Never mind that legally constituted federal courts, attempting to enforce the U.S. Constitution and its prohibition against cruel and unusual punishment, have mandated after years of delay and inaction (during which time Dutton has been accepting public money as both a State Senator and a State Assembly member) that the time has finally come to stop the prison overcrowding that inevitably leads, as it did recently, to riots.

Dutton says that "California already has an abysmal 70 percent recidivism rate from rehabilitation programs." Not true. We might have a 70 percent recidivism rate from prisons, but just about everybody knows (not including the Senator, apparently) that very little money is spent in this state on rehabilitation. Dutton also says it would be a crime (so to speak) for a "rehabilitated" inmate (the quotes are his, implying that a "rehabilitated inmate" would be an oxymoron) to re-enter society and accept a job during this deep recession that might otherwise be taken by a "law-abiding constituent." With attitudes like this, no wonder recidivism is high!

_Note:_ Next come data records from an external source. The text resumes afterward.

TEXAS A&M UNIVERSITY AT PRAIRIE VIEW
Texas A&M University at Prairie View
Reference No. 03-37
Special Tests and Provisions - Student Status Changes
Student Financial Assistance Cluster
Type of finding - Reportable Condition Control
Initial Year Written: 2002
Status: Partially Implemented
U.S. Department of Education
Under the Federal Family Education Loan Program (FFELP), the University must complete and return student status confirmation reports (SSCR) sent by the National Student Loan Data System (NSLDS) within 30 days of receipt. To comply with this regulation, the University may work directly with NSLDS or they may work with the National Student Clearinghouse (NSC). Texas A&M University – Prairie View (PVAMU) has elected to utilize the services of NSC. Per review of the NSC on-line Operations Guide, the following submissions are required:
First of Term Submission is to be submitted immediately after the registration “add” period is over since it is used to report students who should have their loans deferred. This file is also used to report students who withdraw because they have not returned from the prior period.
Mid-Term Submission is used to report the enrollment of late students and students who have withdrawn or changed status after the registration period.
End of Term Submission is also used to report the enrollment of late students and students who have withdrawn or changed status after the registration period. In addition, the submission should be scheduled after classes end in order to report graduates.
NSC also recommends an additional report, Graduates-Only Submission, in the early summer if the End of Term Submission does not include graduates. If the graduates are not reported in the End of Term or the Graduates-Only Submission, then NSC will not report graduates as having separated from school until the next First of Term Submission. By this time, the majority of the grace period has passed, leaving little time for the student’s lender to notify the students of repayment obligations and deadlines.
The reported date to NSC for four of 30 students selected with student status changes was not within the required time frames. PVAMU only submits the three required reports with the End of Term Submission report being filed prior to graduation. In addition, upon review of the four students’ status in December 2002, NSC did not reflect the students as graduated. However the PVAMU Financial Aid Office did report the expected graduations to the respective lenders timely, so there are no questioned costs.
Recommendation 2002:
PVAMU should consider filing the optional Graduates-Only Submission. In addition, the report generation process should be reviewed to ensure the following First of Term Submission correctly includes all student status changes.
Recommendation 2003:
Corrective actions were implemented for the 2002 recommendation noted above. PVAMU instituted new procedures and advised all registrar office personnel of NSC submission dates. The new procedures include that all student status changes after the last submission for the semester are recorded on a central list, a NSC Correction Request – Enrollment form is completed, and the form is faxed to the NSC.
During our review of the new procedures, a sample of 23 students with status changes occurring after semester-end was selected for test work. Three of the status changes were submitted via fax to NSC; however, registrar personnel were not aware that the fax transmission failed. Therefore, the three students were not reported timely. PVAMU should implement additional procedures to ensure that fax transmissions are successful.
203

Not embarrassed at using fear tactics, Dutton states that unless California's liberals come to their senses soon, someone could become the victim of another wanton killing. Parolee Charles Samuel, he says, has been arrested by police and is suspected of slashing the throat of a 17-year-old high school student. (Note that he doesn't say that Charles Samuel has been convicted of this crime, only that he's been arrested; another great American principle -- innocent until proven guilty -- bites the dust.) "Releasing hardened criminals to make prison more roomy and comfortable for the remaining criminals is both foolish and short-sighted...[T]he liberals' love affair with criminals now risks the safety of every Californian -- including themselves." Perhaps the conservatives' hate affair with social justice is just as much to blame.

Suppose, hypothetically, you had to be in the same room for a couple of hours with a politician who can't use the word "liberal" without combining it with character-assassination-style insults or a guy who stole a pair of socks worth $2.50. With whom would you feel safer?


  1. Your hypothesis stated immediately after Sen. Webb's quote doesn't make sense in the context of this piece or of the American criminal justice system more generally.

    Specifically, you stated that 82% of all persons are in prison for non-violent crimes. That means usually one thing: drugs. If you want to know why we have such high incarceration rates, it's because we criminalize severely drugs in ways most other countries don't. Ceasing to prohibit willing transactions between people would solve most of the problems cited here.

    Also do note that "innocent until proven guilty" is a principle only applying to legal sanction. I am perfectly allowed to believe someone is guilty regardless of whether they've been convicted of anything. I just don't have the power to send them to jail. The state must consider the accused innocent until proven guilty. The people can think and say what they want.

  2. Yes, the people can think and say what they want... but shouldn't the dissemination of accurate information... and the responsibility to seek it... be components of that freedom? Otherwise, we are "free" to justify atavistic beliefs such as White supremacy, the inferiority of women, and other misinformed notions that impede social evolution.

    Ron, can you please provide us with more information about the takeover of our prison system by private, corporate contractors? Most people don't know it, but the government is relinquishing the responsibility for prisoner rehabilitation to corporate operational models that have given us the pharmaceutical and health insurance juggernauts.

    When can I have lunch with that hapless third-striker?

  3. Dutton's rhetoric reminds me of George Bush & Willie Horton.